**Task requirements:** Copy out the lines from the one containing "#### Steps to" through the last line, keeping both of those lines and changing nothing.

**The records:**
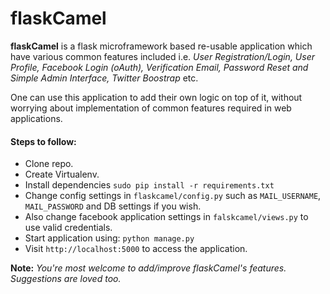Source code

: flaskCamel
==========

**flaskCamel** is a flask microframework based re-usable application which have various common
features included i.e. *User Registration/Login, User Profile, Facebook Login (oAuth),
Verification Email, Password Reset and Simple Admin Interface, Twitter Boostrap* etc.

One can use this application to add their own logic on top of it, without 
worrying about implementation of common features required in web applications.

#### Steps to follow:
- Clone repo.
- Create Virtualenv.
- Install dependencies `sudo pip install -r requirements.txt`
- Change config settings in `flaskcamel/config.py` such as `MAIL_USERNAME`, `MAIL_PASSWORD` and DB settings if you wish.
- Also change facebook application settings in `falskcamel/views.py` to use valid credentials.
- Start application using: `python manage.py`
- Visit `http://localhost:5000` to access the application.

**Note:** *You're most welcome to add/improve flaskCamel's features. Suggestions are loved too.*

**Written reply:**
#### Steps to follow:
- Clone repo.
- Create Virtualenv.
- Install dependencies `sudo pip install -r requirements.txt`
- Change config settings in `flaskcamel/config.py` such as `MAIL_USERNAME`, `MAIL_PASSWORD` and DB settings if you wish.
- Also change facebook application settings in `falskcamel/views.py` to use valid credentials.
- Start application using: `python manage.py`
- Visit `http://localhost:5000` to access the application.

**Note:** *You're most welcome to add/improve flaskCamel's features. Suggestions are loved too.*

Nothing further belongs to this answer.